All through the Christmas season, I saw advertisements for the most phenomenal and outrageous toys for kids. Many of them had to be charged up or plugged in! My memories rolled back to the years when we lived in a small Texas town and amused ourselves with simple toys.
The Dead End
Our street ended at a large bar ditch. If was forbidden for us to play there, which made it more enticing. A sign in the middle of the road named our playground — “Dead End”. The street was caliche — it’s a word that seems to be peculiar to Texas, like sendero. Caliche is a fine mix of sand and gravel. Large road graders would push it up into mounds at the sign by the ditch. We made trails through it down into the ditch, different after each rain.
Playing Army
The neighborhood kids had a collaborative venture at the Dead End. The boys would bring little plastic toy soldiers, tanks, jeeps, and flag poles. Being the only neighborhood girl — and well on a path to becoming an architect even in the second grade — I brought blocks of scrap wood and my dad’s little whisk broom.

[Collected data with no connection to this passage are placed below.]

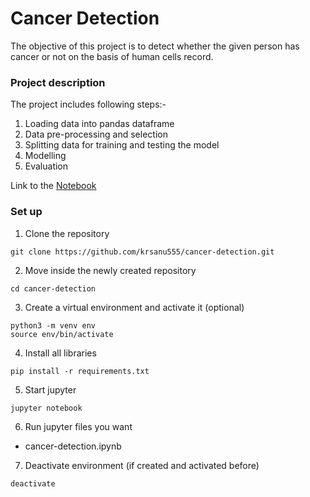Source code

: # Cancer Detection

The objective of this project is to detect whether the given person has cancer or not on the basis of human cells record.

### Project description
The project includes following steps:-
 1. Loading data into pandas dataframe
 2. Data pre-processing and selection
 3. Splitting data for training and testing the model
 4. Modelling
 5. Evaluation
 
 Link to the [Notebook](https://github.com/krsanu555/cancer-detection/blob/master/cancer-detection.ipynb)
 
### Set up
1. Clone the repository
```
git clone https://github.com/krsanu555/cancer-detection.git
```
2. Move inside the newly created repository
```
cd cancer-detection
```
3. Create a virtual environment and activate it (optional)
```
python3 -m venv env
source env/bin/activate
```
4. Install all libraries
```
pip install -r requirements.txt
```
5. Start jupyter
```
jupyter notebook
```
6. Run jupyter files you want
  - cancer-detection.ipynb
  
7. Deactivate environment (if created and activated before)
```
deactivate
```
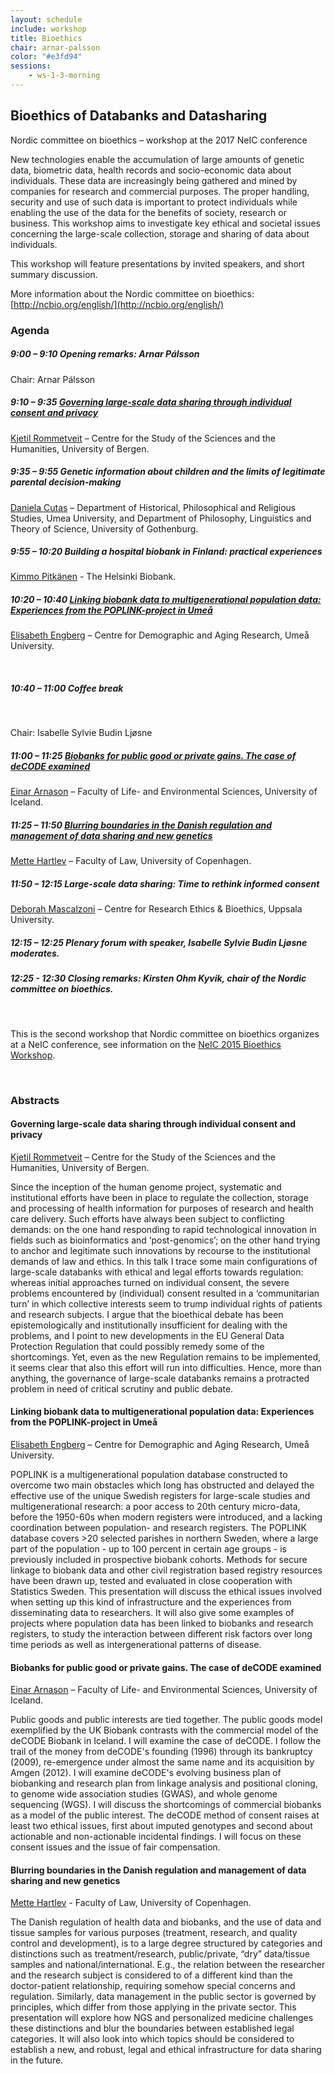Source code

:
 ```yaml
---
layout: schedule
include: workshop
title: Bioethics
chair: arnar-palsson
color: "#e3fd94"
sessions:
    - ws-1-3-morning
---
```


## Bioethics of Databanks and Datasharing

Nordic committee on bioethics – workshop at the 2017 NeIC conference

New technologies enable the accumulation of large amounts of genetic data,
biometric data,  health records and socio-economic data about individuals. These
data are increasingly being gathered and mined by companies for research and
commercial purposes. The proper handling, security and use of such data is
important to protect individuals while enabling the use of the data for the
benefits of society, research or business. This workshop aims to investigate key
ethical and societal issues concerning the large-scale collection, storage and
sharing of data about individuals.

This workshop will feature presentations by invited speakers, and short summary discussion.

More information about the Nordic committee on bioethics:
[http://ncbio.org/english/](http://ncbio.org/english/)

### Agenda

##### 9:00 – 9:10 Opening remarks: Arnar Pálsson

Chair: Arnar Pálsson


##### 9:10 – 9:35  [Governing large-scale data sharing through individual consent and privacy](#governing-large-scale-data-sharing-through-individual-consent-an)

[Kjetil Rommetveit](http://www.uib.no/en/persons/Kjetil.Rommetveit) –
Centre for the Study of the Sciences and the Humanities, University of Bergen.

##### 9:35 – 9:55  Genetic information about children and the limits of legitimate parental decision-making

[Daniela Cutas](http://flov.gu.se/english/about/staff?languageId=100001&userId=xcutda) –
Department of Historical, Philosophical and Religious Studies, Umea University,
and Department of Philosophy, Linguistics and Theory of Science, University of
Gothenburg.

##### 9:55 – 10:20  Building a hospital biobank in Finland: practical experiences

[Kimmo Pitkänen](http://www.biopankki.fi/en/finnish-biobanks/) -
The Helsinki Biobank.

##### 10:20 – 10:40  [Linking biobank data to multigenerational population data: Experiences from the POPLINK-project in Umeå](#linking-biobank-data-to-multigenerational-population-data-experi)

[Elisabeth Engberg](http://www.cedar.umu.se/english/about-cedar/staff/?uid=elen0001) –
Centre for Demographic and Aging Research, Umeå University.

<br/>

##### 10:40 – 11:00 Coffee break

<br/>

Chair: Isabelle Sylvie Budin Ljøsne

##### 11:00 – 11:25  [Biobanks for public good or private gains. The case of deCODE examined](#biobanks-for-public-good-or-private-gains-the-case-of-decode-exa)

[Einar Arnason](http://uni.hi.is/einararn/) –
Faculty of Life- and Environmental Sciences, University of Iceland.


##### 11:25 – 11:50  [Blurring boundaries in the Danish regulation and management of data sharing and new genetics](#blurring-boundaries-in-the-danish-regulation-and-management-of-d)

[Mette Hartlev](http://www.jur.ku.dk/medarbejdere/mettehartlev) –
Faculty of Law, University of Copenhagen.


##### 11:50 – 12:15 Large-scale data sharing: Time to rethink informed consent

[Deborah Mascalzoni](http://crb.uu.se/staff/deborah-mascalzoni/) –
Centre for Research Ethics & Bioethics, Uppsala University.

##### 12:15 – 12:25 Plenary forum with speaker, Isabelle Sylvie Budin Ljøsne moderates.

##### 12:25 - 12:30 Closing remarks: Kirsten Ohm Kyvik, chair of the Nordic committee on bioethics.

<br/>

This is the second workshop that Nordic committee on bioethics organizes at a NeIC conference, see information on the [NeIC 2015 Bioethics Workshop](http://neic2015.nordforsk.org/display/NeIC2015/Bioethics).

<br/>

### Abstracts

#### Governing large-scale data sharing through individual consent and privacy

[Kjetil Rommetveit](http://www.uib.no/en/persons/Kjetil.Rommetveit) –
Centre for the Study of the Sciences and the Humanities, University of Bergen.

Since the inception of the human genome project, systematic and institutional
efforts have been in place to regulate the collection, storage and processing of
health information for purposes of research and health care delivery. Such
efforts have always been subject to conflicting demands: on the one hand
responding to rapid technological innovation in fields such as bioinformatics
and ‘post-genomics’; on the other hand trying to anchor and legitimate such
innovations by recourse to the institutional demands of law and ethics. In this
talk I trace some main configurations of large-scale databanks with ethical and
legal efforts towards regulation: whereas initial approaches turned on
individual consent, the severe problems encountered by (individual) consent
resulted in a ‘communitarian turn’ in which collective interests seem to trump
individual rights of patients and research subjects. I argue that the bioethical
debate has been epistemologically and institutionally insufficient for dealing
with the problems, and I point to new developments in the EU General Data
Protection Regulation that could possibly remedy some of the shortcomings. Yet,
even as the new Regulation remains to be implemented, it seems clear that also
this effort will run into difficulties. Hence, more than anything, the
governance of large-scale databanks remains a protracted problem in need of
critical scrutiny and public debate.

#### Linking biobank data to multigenerational population data: Experiences from the POPLINK-project in Umeå

[Elisabeth Engberg](http://www.cedar.umu.se/english/about-cedar/staff/?uid=elen0001) –
Centre for Demographic and Aging Research, Umeå University.

POPLINK is a multigenerational population database constructed to overcome two
main obstacles which long has obstructed and delayed the effective use of the
unique Swedish registers for large-scale studies and multigenerational research:
a poor access to 20th century micro-data, before the 1950-60s when modern
registers were introduced, and a lacking coordination between population- and
research registers. The POPLINK database covers >20 selected parishes in
northern Sweden, where a large part of the population - up to 100 percent in
certain age groups - is previously included in prospective biobank cohorts.
Methods for secure linkage to biobank data and other civil registration based
registry resources have been drawn up, tested and evaluated in close cooperation
with Statistics Sweden. This presentation will discuss the ethical issues
involved when setting up this kind of infrastructure and the experiences from
disseminating data to researchers. It will also give some examples of projects
where population data has been linked to biobanks and research registers, to
study the interaction between different risk factors over long time periods as
well as intergenerational patterns of disease.

#### Biobanks for public good or private gains. The case of deCODE examined

[Einar Arnason](http://uni.hi.is/einararn/) –
Faculty of Life- and Environmental Sciences, University of Iceland.

Public goods and public interests are tied together. The public goods model
exemplified by the UK Biobank contrasts with the commercial model of the deCODE
Biobank in Iceland. I will examine the case of deCODE. I follow the trail of the
money from deCODE's founding (1996) through its bankruptcy (2009), re-emergence
under almost the same name and its acquisition by Amgen (2012). I will examine
deCODE's evolving business plan of biobanking and research plan from linkage
analysis and positional cloning, to genome wide association studies (GWAS), and
whole genome sequencing (WGS). I will discuss the shortcomings of commercial
biobanks as a model of the public interest. The deCODE method of consent raises
at least two ethical issues, first about imputed genotypes and second about
actionable and non-actionable incidental findings. I will focus on these consent
issues and the issue of fair compensation.  

#### Blurring boundaries in the Danish regulation and management of data sharing and new genetics

[Mette Hartlev](http://www.jur.ku.dk/medarbejdere/mettehartlev) -
Faculty of Law, University of Copenhagen.

The Danish regulation of health data and biobanks, and the use of data and
tissue samples for various purposes (treatment, research, and quality control
and development), is to a large degree structured by categories and distinctions
such as treatment/research, public/private, “dry” data/tissue samples and
national/international. E.g., the relation between the researcher and the
research subject is considered to of a different kind than the doctor-patient
relationship, requiring somehow special concerns and regulation.  Similarly,
data management in the public sector is governed by principles, which differ
from those applying in the private sector. This presentation will explore how
NGS and personalized medicine challenges these distinctions and blur the
boundaries between established legal categories. It will also look into which
topics should be considered to establish a new, and robust, legal and ethical
infrastructure for data sharing in the future.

The broom was just perfect for sweeping roads, staging areas, landing strips and parking lots around my scrap block buildings! Our war zones could be fairly large — the whole width of the street and about 20-feet in depth! Battles, demolition and re-building could keep us busy for days. Rain gave us the opportunity to start over!
The Memories
It’s the whisk broom that brings back bittersweet memories for me. My father was meticulous about keeping his little roadsters clean. His little broom always (most always) hung on a nail in the workshop. Every few days, he would open the car doors and sweep off the seats and floorboards (in that order). I can still hear him fussing out loud when he’d sweep across the upholstery and see a swath of caliche dust in the path of the little broom.
Miss ya, Dad. Bought my own little whisk broom this Christmas! From a wonderful little Etsy Shop in North Carolina called Vintage Supply Co. I won’t use it to sweep gravel, I promise.